• [Required work]: Replace "common name" with "vernacular name" in the part of the records that opens with the line containing "order: Asterales" and closes with the line containing "common name: Old-man-in-the-spring". Give back only those lines, with everything else unchanged.

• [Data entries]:
* * *
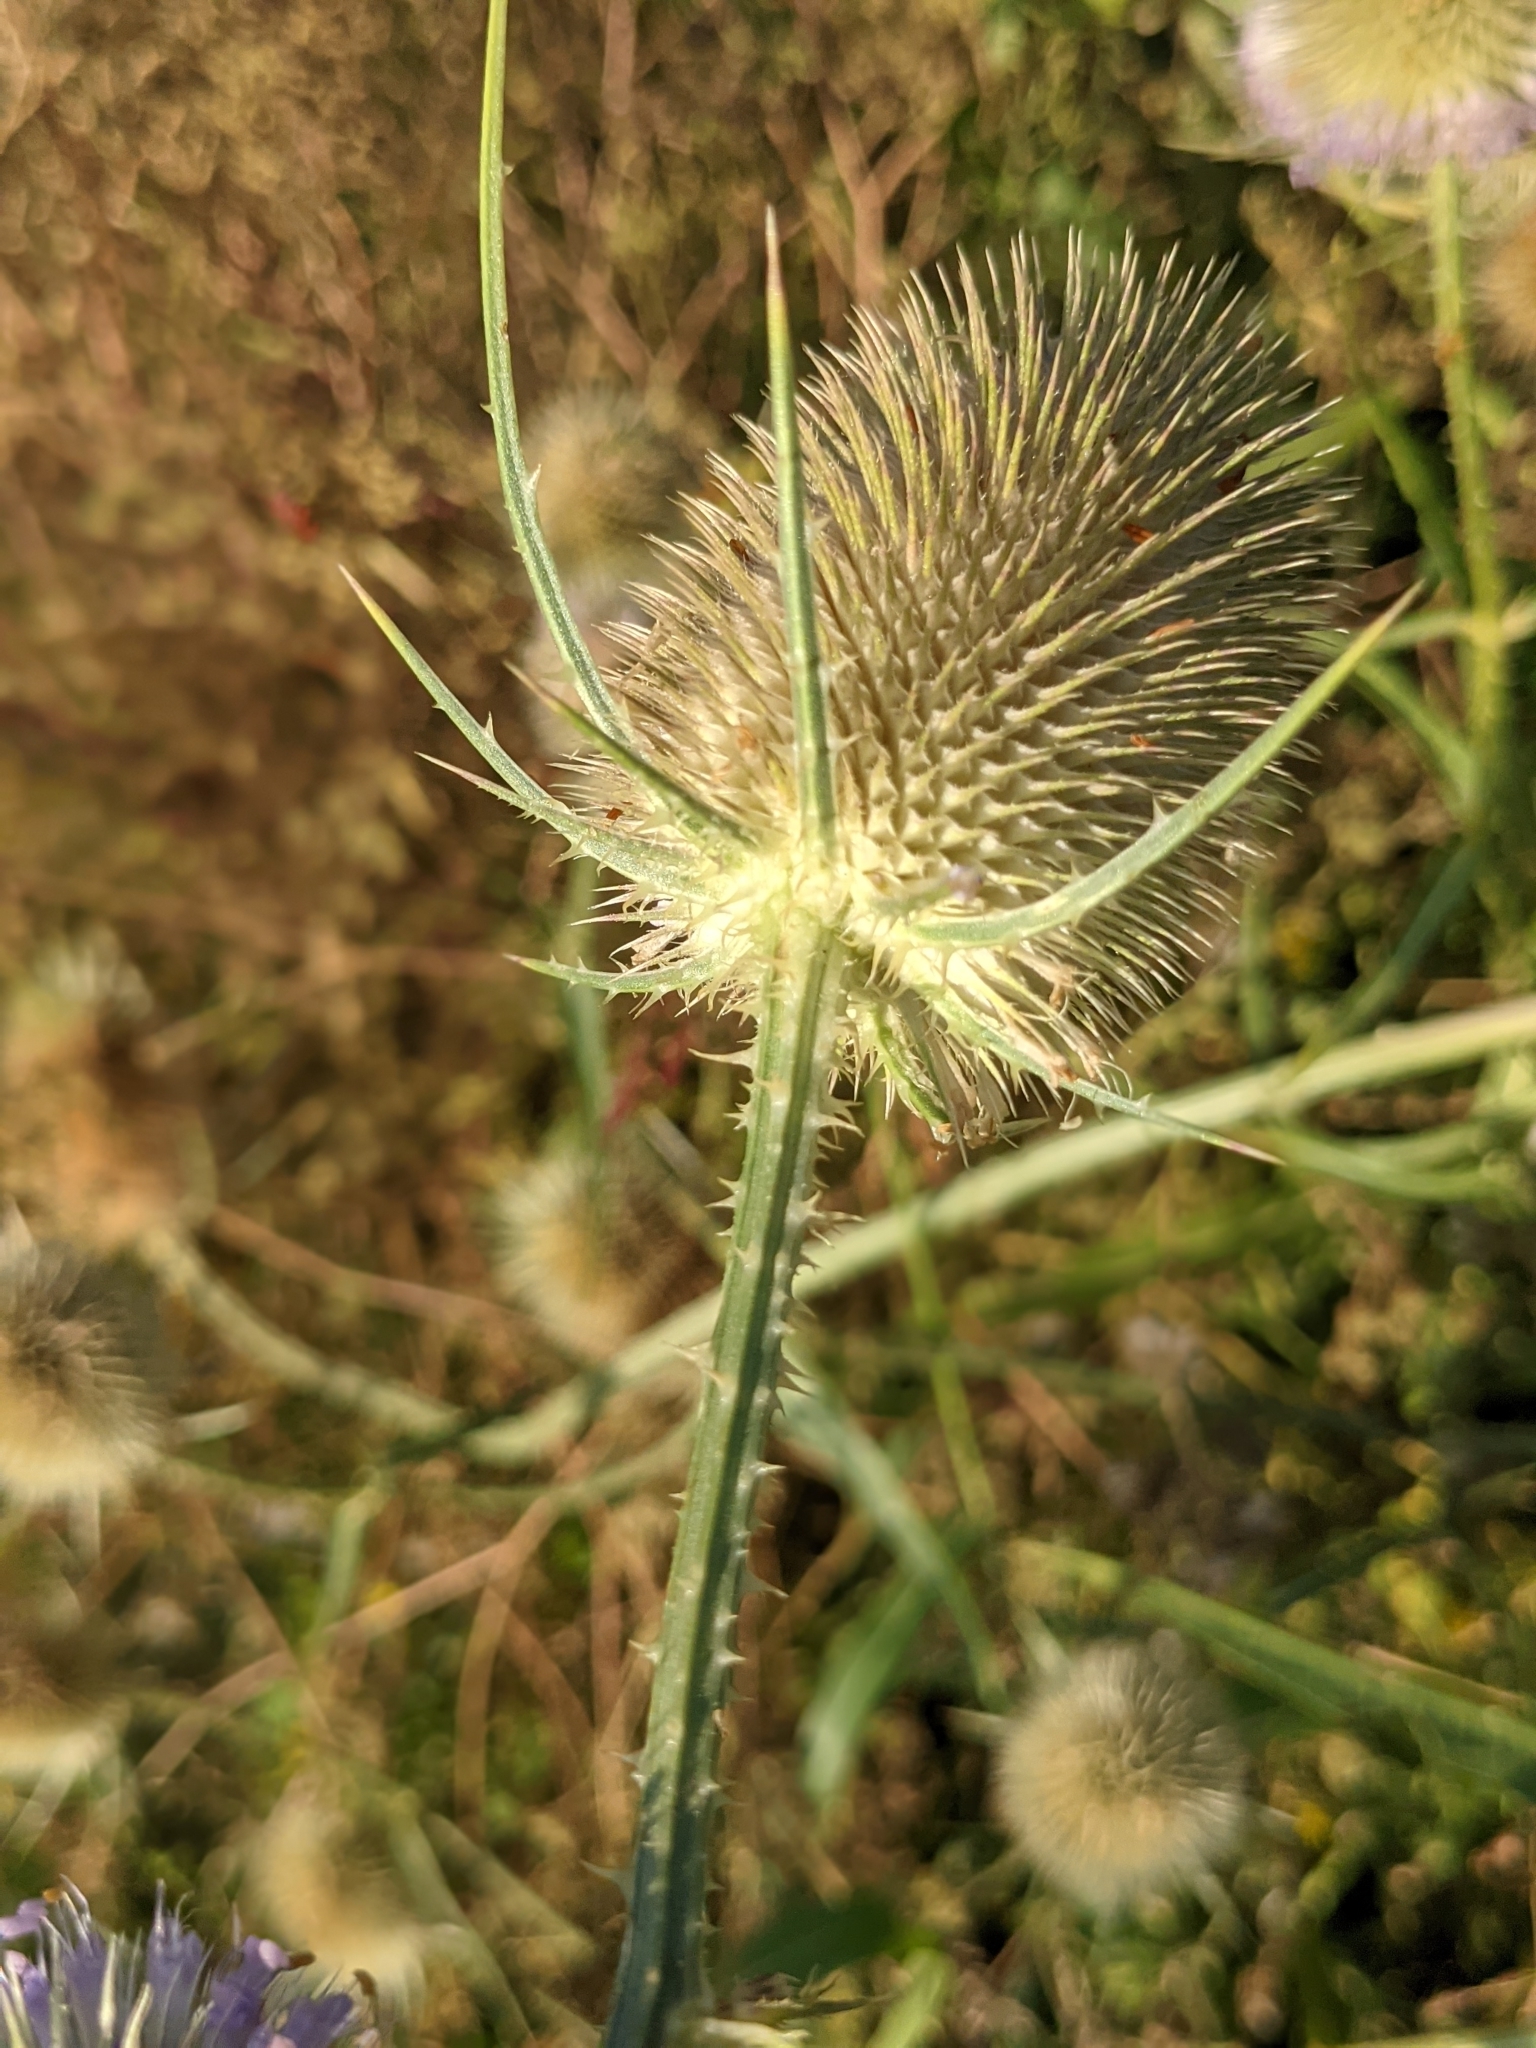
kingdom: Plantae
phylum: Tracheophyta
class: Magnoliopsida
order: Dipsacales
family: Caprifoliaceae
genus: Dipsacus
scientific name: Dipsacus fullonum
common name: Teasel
* * *
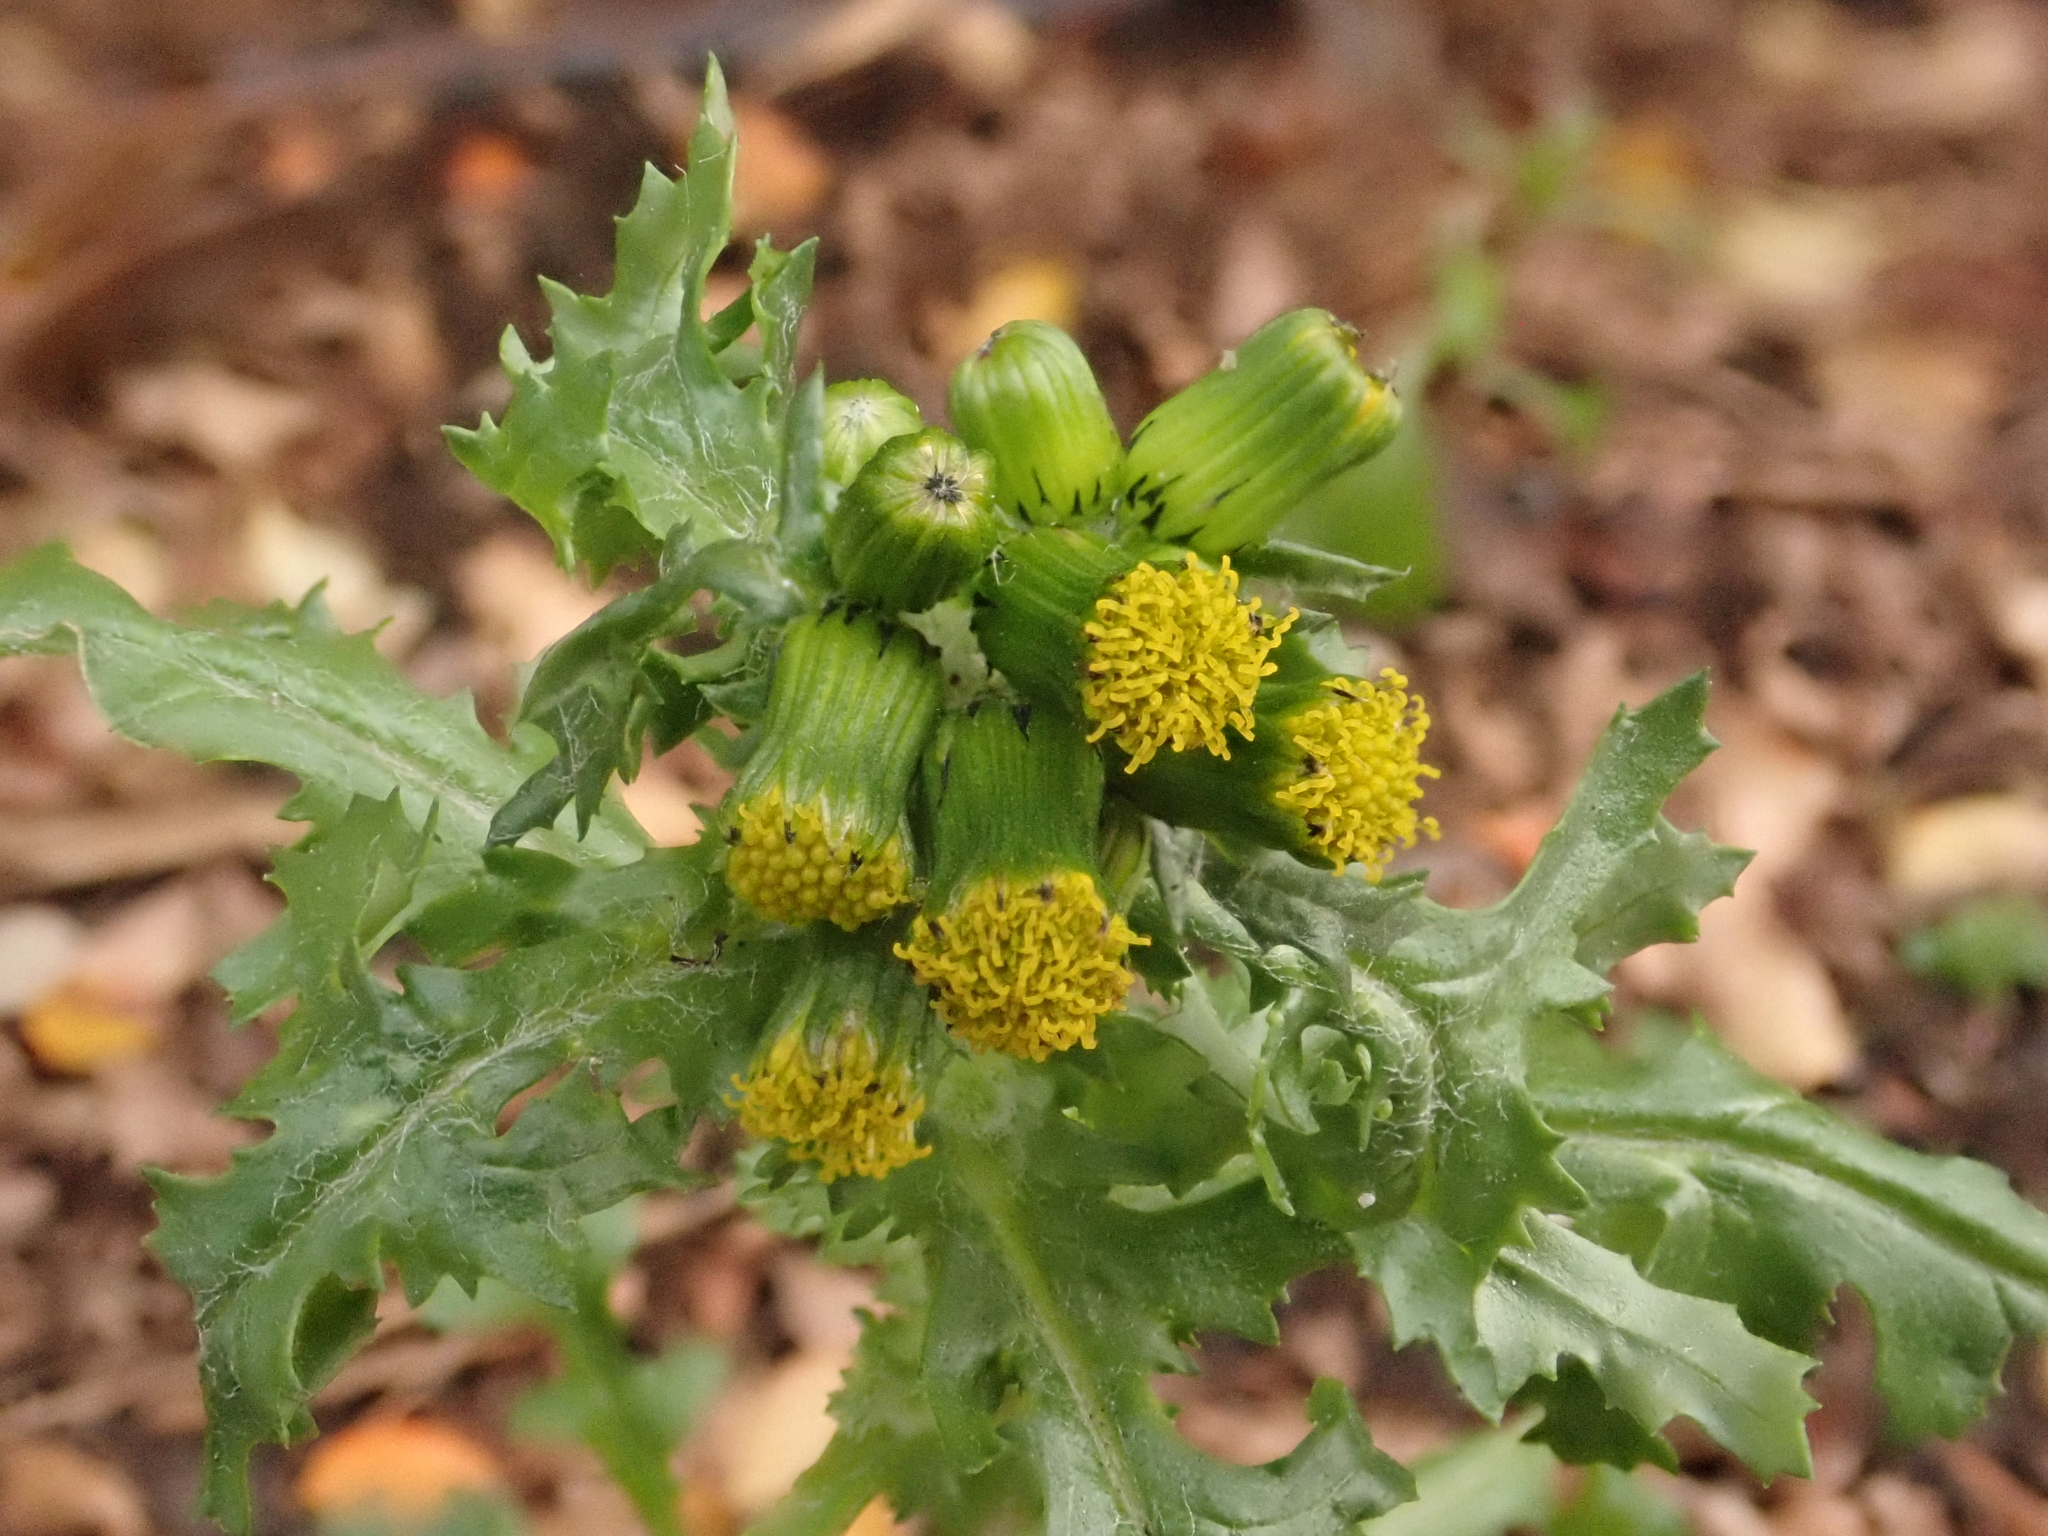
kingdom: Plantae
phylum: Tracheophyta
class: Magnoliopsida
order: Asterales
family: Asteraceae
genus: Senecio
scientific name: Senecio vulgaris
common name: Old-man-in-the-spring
* * *
• [Task output]:
order: Asterales
family: Asteraceae
genus: Senecio
scientific name: Senecio vulgaris
vernacular name: Old-man-in-the-spring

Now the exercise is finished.